Circuit design text data
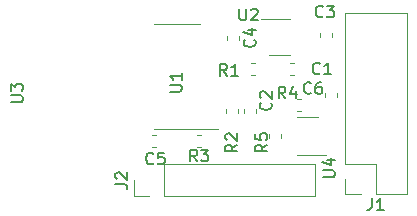
<source format=gbr>
%TF.GenerationSoftware,KiCad,Pcbnew,5.1.6-c6e7f7d~86~ubuntu18.04.1*%
%TF.CreationDate,2021-01-06T00:21:07-08:00*%
%TF.ProjectId,pmod_spdif,706d6f64-5f73-4706-9469-662e6b696361,rev?*%
%TF.SameCoordinates,Original*%
%TF.FileFunction,Legend,Top*%
%TF.FilePolarity,Positive*%
%FSLAX46Y46*%
G04 Gerber Fmt 4.6, Leading zero omitted, Abs format (unit mm)*
G04 Created by KiCad (PCBNEW 5.1.6-c6e7f7d~86~ubuntu18.04.1) date 2021-01-06 00:21:07*
%MOMM*%
%LPD*%
G01*
G04 APERTURE LIST*
%ADD10C,0.120000*%
%ADD11C,0.150000*%
G04 APERTURE END LIST*
D10*
%TO.C,C6*%
X158621000Y-60421733D02*
X158621000Y-60764267D01*
X159641000Y-60421733D02*
X159641000Y-60764267D01*
%TO.C,U2*%
X155634000Y-54182000D02*
X153204000Y-54182000D01*
X153874000Y-57252000D02*
X155634000Y-57252000D01*
%TO.C,J2*%
X157794000Y-69148000D02*
X157794000Y-66488000D01*
X145034000Y-69148000D02*
X157794000Y-69148000D01*
X145034000Y-66488000D02*
X157794000Y-66488000D01*
X145034000Y-69148000D02*
X145034000Y-66488000D01*
X143764000Y-69148000D02*
X142434000Y-69148000D01*
X142434000Y-69148000D02*
X142434000Y-67818000D01*
%TO.C,U4*%
X156242000Y-65684000D02*
X158692000Y-65684000D01*
X158042000Y-62464000D02*
X156242000Y-62464000D01*
%TO.C,R5*%
X154942000Y-64292267D02*
X154942000Y-63949733D01*
X153922000Y-64292267D02*
X153922000Y-63949733D01*
%TO.C,R4*%
X156278733Y-61978000D02*
X156621267Y-61978000D01*
X156278733Y-60958000D02*
X156621267Y-60958000D01*
%TO.C,J1*%
X160341000Y-69021000D02*
X161671000Y-69021000D01*
X160341000Y-67691000D02*
X160341000Y-69021000D01*
X162941000Y-69021000D02*
X165541000Y-69021000D01*
X162941000Y-66421000D02*
X162941000Y-69021000D01*
X160341000Y-66421000D02*
X162941000Y-66421000D01*
X165541000Y-69021000D02*
X165541000Y-53661000D01*
X160341000Y-66421000D02*
X160341000Y-53661000D01*
X160341000Y-53661000D02*
X165541000Y-53661000D01*
%TO.C,C5*%
X143987733Y-65026000D02*
X144330267Y-65026000D01*
X143987733Y-64006000D02*
X144330267Y-64006000D01*
%TO.C,U1*%
X146115000Y-63490000D02*
X149565000Y-63490000D01*
X146115000Y-63490000D02*
X144165000Y-63490000D01*
X146115000Y-54620000D02*
X148065000Y-54620000D01*
X146115000Y-54620000D02*
X144165000Y-54620000D01*
%TO.C,R3*%
X147797733Y-65026000D02*
X148140267Y-65026000D01*
X147797733Y-64006000D02*
X148140267Y-64006000D01*
%TO.C,R2*%
X151259000Y-62133267D02*
X151259000Y-61790733D01*
X150239000Y-62133267D02*
X150239000Y-61790733D01*
%TO.C,R1*%
X152712267Y-57910000D02*
X152369733Y-57910000D01*
X152712267Y-58930000D02*
X152369733Y-58930000D01*
%TO.C,C4*%
X150366000Y-55595733D02*
X150366000Y-55938267D01*
X151386000Y-55595733D02*
X151386000Y-55938267D01*
%TO.C,C3*%
X158240000Y-55341733D02*
X158240000Y-55684267D01*
X159260000Y-55341733D02*
X159260000Y-55684267D01*
%TO.C,C2*%
X151763000Y-61790733D02*
X151763000Y-62133267D01*
X152783000Y-61790733D02*
X152783000Y-62133267D01*
%TO.C,C1*%
X156014267Y-57910000D02*
X155671733Y-57910000D01*
X156014267Y-58930000D02*
X155671733Y-58930000D01*
%TO.C,C6*%
D11*
X157440333Y-60428142D02*
X157392714Y-60475761D01*
X157249857Y-60523380D01*
X157154619Y-60523380D01*
X157011761Y-60475761D01*
X156916523Y-60380523D01*
X156868904Y-60285285D01*
X156821285Y-60094809D01*
X156821285Y-59951952D01*
X156868904Y-59761476D01*
X156916523Y-59666238D01*
X157011761Y-59571000D01*
X157154619Y-59523380D01*
X157249857Y-59523380D01*
X157392714Y-59571000D01*
X157440333Y-59618619D01*
X158297476Y-59523380D02*
X158107000Y-59523380D01*
X158011761Y-59571000D01*
X157964142Y-59618619D01*
X157868904Y-59761476D01*
X157821285Y-59951952D01*
X157821285Y-60332904D01*
X157868904Y-60428142D01*
X157916523Y-60475761D01*
X158011761Y-60523380D01*
X158202238Y-60523380D01*
X158297476Y-60475761D01*
X158345095Y-60428142D01*
X158392714Y-60332904D01*
X158392714Y-60094809D01*
X158345095Y-59999571D01*
X158297476Y-59951952D01*
X158202238Y-59904333D01*
X158011761Y-59904333D01*
X157916523Y-59951952D01*
X157868904Y-59999571D01*
X157821285Y-60094809D01*
%TO.C,U3*%
X132032380Y-61213904D02*
X132841904Y-61213904D01*
X132937142Y-61166285D01*
X132984761Y-61118666D01*
X133032380Y-61023428D01*
X133032380Y-60832952D01*
X132984761Y-60737714D01*
X132937142Y-60690095D01*
X132841904Y-60642476D01*
X132032380Y-60642476D01*
X132032380Y-60261523D02*
X132032380Y-59642476D01*
X132413333Y-59975809D01*
X132413333Y-59832952D01*
X132460952Y-59737714D01*
X132508571Y-59690095D01*
X132603809Y-59642476D01*
X132841904Y-59642476D01*
X132937142Y-59690095D01*
X132984761Y-59737714D01*
X133032380Y-59832952D01*
X133032380Y-60118666D01*
X132984761Y-60213904D01*
X132937142Y-60261523D01*
%TO.C,U2*%
X151384095Y-53300380D02*
X151384095Y-54109904D01*
X151431714Y-54205142D01*
X151479333Y-54252761D01*
X151574571Y-54300380D01*
X151765047Y-54300380D01*
X151860285Y-54252761D01*
X151907904Y-54205142D01*
X151955523Y-54109904D01*
X151955523Y-53300380D01*
X152384095Y-53395619D02*
X152431714Y-53348000D01*
X152526952Y-53300380D01*
X152765047Y-53300380D01*
X152860285Y-53348000D01*
X152907904Y-53395619D01*
X152955523Y-53490857D01*
X152955523Y-53586095D01*
X152907904Y-53728952D01*
X152336476Y-54300380D01*
X152955523Y-54300380D01*
%TO.C,J2*%
X140886380Y-68151333D02*
X141600666Y-68151333D01*
X141743523Y-68198952D01*
X141838761Y-68294190D01*
X141886380Y-68437047D01*
X141886380Y-68532285D01*
X140981619Y-67722761D02*
X140934000Y-67675142D01*
X140886380Y-67579904D01*
X140886380Y-67341809D01*
X140934000Y-67246571D01*
X140981619Y-67198952D01*
X141076857Y-67151333D01*
X141172095Y-67151333D01*
X141314952Y-67198952D01*
X141886380Y-67770380D01*
X141886380Y-67151333D01*
%TO.C,U4*%
X158456380Y-67563904D02*
X159265904Y-67563904D01*
X159361142Y-67516285D01*
X159408761Y-67468666D01*
X159456380Y-67373428D01*
X159456380Y-67182952D01*
X159408761Y-67087714D01*
X159361142Y-67040095D01*
X159265904Y-66992476D01*
X158456380Y-66992476D01*
X158789714Y-66087714D02*
X159456380Y-66087714D01*
X158408761Y-66325809D02*
X159123047Y-66563904D01*
X159123047Y-65944857D01*
%TO.C,R5*%
X153741380Y-64809666D02*
X153265190Y-65143000D01*
X153741380Y-65381095D02*
X152741380Y-65381095D01*
X152741380Y-65000142D01*
X152789000Y-64904904D01*
X152836619Y-64857285D01*
X152931857Y-64809666D01*
X153074714Y-64809666D01*
X153169952Y-64857285D01*
X153217571Y-64904904D01*
X153265190Y-65000142D01*
X153265190Y-65381095D01*
X152741380Y-63904904D02*
X152741380Y-64381095D01*
X153217571Y-64428714D01*
X153169952Y-64381095D01*
X153122333Y-64285857D01*
X153122333Y-64047761D01*
X153169952Y-63952523D01*
X153217571Y-63904904D01*
X153312809Y-63857285D01*
X153550904Y-63857285D01*
X153646142Y-63904904D01*
X153693761Y-63952523D01*
X153741380Y-64047761D01*
X153741380Y-64285857D01*
X153693761Y-64381095D01*
X153646142Y-64428714D01*
%TO.C,R4*%
X155281333Y-60904380D02*
X154948000Y-60428190D01*
X154709904Y-60904380D02*
X154709904Y-59904380D01*
X155090857Y-59904380D01*
X155186095Y-59952000D01*
X155233714Y-59999619D01*
X155281333Y-60094857D01*
X155281333Y-60237714D01*
X155233714Y-60332952D01*
X155186095Y-60380571D01*
X155090857Y-60428190D01*
X154709904Y-60428190D01*
X156138476Y-60237714D02*
X156138476Y-60904380D01*
X155900380Y-59856761D02*
X155662285Y-60571047D01*
X156281333Y-60571047D01*
%TO.C,J1*%
X162607666Y-69346380D02*
X162607666Y-70060666D01*
X162560047Y-70203523D01*
X162464809Y-70298761D01*
X162321952Y-70346380D01*
X162226714Y-70346380D01*
X163607666Y-70346380D02*
X163036238Y-70346380D01*
X163321952Y-70346380D02*
X163321952Y-69346380D01*
X163226714Y-69489238D01*
X163131476Y-69584476D01*
X163036238Y-69632095D01*
%TO.C,C5*%
X144105333Y-66397142D02*
X144057714Y-66444761D01*
X143914857Y-66492380D01*
X143819619Y-66492380D01*
X143676761Y-66444761D01*
X143581523Y-66349523D01*
X143533904Y-66254285D01*
X143486285Y-66063809D01*
X143486285Y-65920952D01*
X143533904Y-65730476D01*
X143581523Y-65635238D01*
X143676761Y-65540000D01*
X143819619Y-65492380D01*
X143914857Y-65492380D01*
X144057714Y-65540000D01*
X144105333Y-65587619D01*
X145010095Y-65492380D02*
X144533904Y-65492380D01*
X144486285Y-65968571D01*
X144533904Y-65920952D01*
X144629142Y-65873333D01*
X144867238Y-65873333D01*
X144962476Y-65920952D01*
X145010095Y-65968571D01*
X145057714Y-66063809D01*
X145057714Y-66301904D01*
X145010095Y-66397142D01*
X144962476Y-66444761D01*
X144867238Y-66492380D01*
X144629142Y-66492380D01*
X144533904Y-66444761D01*
X144486285Y-66397142D01*
%TO.C,U1*%
X145502380Y-60324904D02*
X146311904Y-60324904D01*
X146407142Y-60277285D01*
X146454761Y-60229666D01*
X146502380Y-60134428D01*
X146502380Y-59943952D01*
X146454761Y-59848714D01*
X146407142Y-59801095D01*
X146311904Y-59753476D01*
X145502380Y-59753476D01*
X146502380Y-58753476D02*
X146502380Y-59324904D01*
X146502380Y-59039190D02*
X145502380Y-59039190D01*
X145645238Y-59134428D01*
X145740476Y-59229666D01*
X145788095Y-59324904D01*
%TO.C,R3*%
X147802333Y-66238380D02*
X147469000Y-65762190D01*
X147230904Y-66238380D02*
X147230904Y-65238380D01*
X147611857Y-65238380D01*
X147707095Y-65286000D01*
X147754714Y-65333619D01*
X147802333Y-65428857D01*
X147802333Y-65571714D01*
X147754714Y-65666952D01*
X147707095Y-65714571D01*
X147611857Y-65762190D01*
X147230904Y-65762190D01*
X148135666Y-65238380D02*
X148754714Y-65238380D01*
X148421380Y-65619333D01*
X148564238Y-65619333D01*
X148659476Y-65666952D01*
X148707095Y-65714571D01*
X148754714Y-65809809D01*
X148754714Y-66047904D01*
X148707095Y-66143142D01*
X148659476Y-66190761D01*
X148564238Y-66238380D01*
X148278523Y-66238380D01*
X148183285Y-66190761D01*
X148135666Y-66143142D01*
%TO.C,R2*%
X151201380Y-64809666D02*
X150725190Y-65143000D01*
X151201380Y-65381095D02*
X150201380Y-65381095D01*
X150201380Y-65000142D01*
X150249000Y-64904904D01*
X150296619Y-64857285D01*
X150391857Y-64809666D01*
X150534714Y-64809666D01*
X150629952Y-64857285D01*
X150677571Y-64904904D01*
X150725190Y-65000142D01*
X150725190Y-65381095D01*
X150296619Y-64428714D02*
X150249000Y-64381095D01*
X150201380Y-64285857D01*
X150201380Y-64047761D01*
X150249000Y-63952523D01*
X150296619Y-63904904D01*
X150391857Y-63857285D01*
X150487095Y-63857285D01*
X150629952Y-63904904D01*
X151201380Y-64476333D01*
X151201380Y-63857285D01*
%TO.C,R1*%
X150328333Y-58999380D02*
X149995000Y-58523190D01*
X149756904Y-58999380D02*
X149756904Y-57999380D01*
X150137857Y-57999380D01*
X150233095Y-58047000D01*
X150280714Y-58094619D01*
X150328333Y-58189857D01*
X150328333Y-58332714D01*
X150280714Y-58427952D01*
X150233095Y-58475571D01*
X150137857Y-58523190D01*
X149756904Y-58523190D01*
X151280714Y-58999380D02*
X150709285Y-58999380D01*
X150995000Y-58999380D02*
X150995000Y-57999380D01*
X150899761Y-58142238D01*
X150804523Y-58237476D01*
X150709285Y-58285095D01*
%TO.C,C4*%
X152663142Y-55933666D02*
X152710761Y-55981285D01*
X152758380Y-56124142D01*
X152758380Y-56219380D01*
X152710761Y-56362238D01*
X152615523Y-56457476D01*
X152520285Y-56505095D01*
X152329809Y-56552714D01*
X152186952Y-56552714D01*
X151996476Y-56505095D01*
X151901238Y-56457476D01*
X151806000Y-56362238D01*
X151758380Y-56219380D01*
X151758380Y-56124142D01*
X151806000Y-55981285D01*
X151853619Y-55933666D01*
X152091714Y-55076523D02*
X152758380Y-55076523D01*
X151710761Y-55314619D02*
X152425047Y-55552714D01*
X152425047Y-54933666D01*
%TO.C,C3*%
X158456333Y-53951142D02*
X158408714Y-53998761D01*
X158265857Y-54046380D01*
X158170619Y-54046380D01*
X158027761Y-53998761D01*
X157932523Y-53903523D01*
X157884904Y-53808285D01*
X157837285Y-53617809D01*
X157837285Y-53474952D01*
X157884904Y-53284476D01*
X157932523Y-53189238D01*
X158027761Y-53094000D01*
X158170619Y-53046380D01*
X158265857Y-53046380D01*
X158408714Y-53094000D01*
X158456333Y-53141619D01*
X158789666Y-53046380D02*
X159408714Y-53046380D01*
X159075380Y-53427333D01*
X159218238Y-53427333D01*
X159313476Y-53474952D01*
X159361095Y-53522571D01*
X159408714Y-53617809D01*
X159408714Y-53855904D01*
X159361095Y-53951142D01*
X159313476Y-53998761D01*
X159218238Y-54046380D01*
X158932523Y-54046380D01*
X158837285Y-53998761D01*
X158789666Y-53951142D01*
%TO.C,C2*%
X154027142Y-61253666D02*
X154074761Y-61301285D01*
X154122380Y-61444142D01*
X154122380Y-61539380D01*
X154074761Y-61682238D01*
X153979523Y-61777476D01*
X153884285Y-61825095D01*
X153693809Y-61872714D01*
X153550952Y-61872714D01*
X153360476Y-61825095D01*
X153265238Y-61777476D01*
X153170000Y-61682238D01*
X153122380Y-61539380D01*
X153122380Y-61444142D01*
X153170000Y-61301285D01*
X153217619Y-61253666D01*
X153217619Y-60872714D02*
X153170000Y-60825095D01*
X153122380Y-60729857D01*
X153122380Y-60491761D01*
X153170000Y-60396523D01*
X153217619Y-60348904D01*
X153312857Y-60301285D01*
X153408095Y-60301285D01*
X153550952Y-60348904D01*
X154122380Y-60920333D01*
X154122380Y-60301285D01*
%TO.C,C1*%
X158202333Y-58777142D02*
X158154714Y-58824761D01*
X158011857Y-58872380D01*
X157916619Y-58872380D01*
X157773761Y-58824761D01*
X157678523Y-58729523D01*
X157630904Y-58634285D01*
X157583285Y-58443809D01*
X157583285Y-58300952D01*
X157630904Y-58110476D01*
X157678523Y-58015238D01*
X157773761Y-57920000D01*
X157916619Y-57872380D01*
X158011857Y-57872380D01*
X158154714Y-57920000D01*
X158202333Y-57967619D01*
X159154714Y-58872380D02*
X158583285Y-58872380D01*
X158869000Y-58872380D02*
X158869000Y-57872380D01*
X158773761Y-58015238D01*
X158678523Y-58110476D01*
X158583285Y-58158095D01*
%TD*%
M02*

</source>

- **TASK OBJECTIVE**
Print again the lines of the entries above that fall between the line holding "X155233714Y-60332952D01*" and the line holding "X146311904Y-60324904D01*", inclusive, exactly as they stand.

- **ANSWER TO THIS PROBLEM**
X155233714Y-60332952D01*
X155186095Y-60380571D01*
X155090857Y-60428190D01*
X154709904Y-60428190D01*
X156138476Y-60237714D02*
X156138476Y-60904380D01*
X155900380Y-59856761D02*
X155662285Y-60571047D01*
X156281333Y-60571047D01*
%TO.C,J1*%
X162607666Y-69346380D02*
X162607666Y-70060666D01*
X162560047Y-70203523D01*
X162464809Y-70298761D01*
X162321952Y-70346380D01*
X162226714Y-70346380D01*
X163607666Y-70346380D02*
X163036238Y-70346380D01*
X163321952Y-70346380D02*
X163321952Y-69346380D01*
X163226714Y-69489238D01*
X163131476Y-69584476D01*
X163036238Y-69632095D01*
%TO.C,C5*%
X144105333Y-66397142D02*
X144057714Y-66444761D01*
X143914857Y-66492380D01*
X143819619Y-66492380D01*
X143676761Y-66444761D01*
X143581523Y-66349523D01*
X143533904Y-66254285D01*
X143486285Y-66063809D01*
X143486285Y-65920952D01*
X143533904Y-65730476D01*
X143581523Y-65635238D01*
X143676761Y-65540000D01*
X143819619Y-65492380D01*
X143914857Y-65492380D01*
X144057714Y-65540000D01*
X144105333Y-65587619D01*
X145010095Y-65492380D02*
X144533904Y-65492380D01*
X144486285Y-65968571D01*
X144533904Y-65920952D01*
X144629142Y-65873333D01*
X144867238Y-65873333D01*
X144962476Y-65920952D01*
X145010095Y-65968571D01*
X145057714Y-66063809D01*
X145057714Y-66301904D01*
X145010095Y-66397142D01*
X144962476Y-66444761D01*
X144867238Y-66492380D01*
X144629142Y-66492380D01*
X144533904Y-66444761D01*
X144486285Y-66397142D01*
%TO.C,U1*%
X145502380Y-60324904D02*
X146311904Y-60324904D01*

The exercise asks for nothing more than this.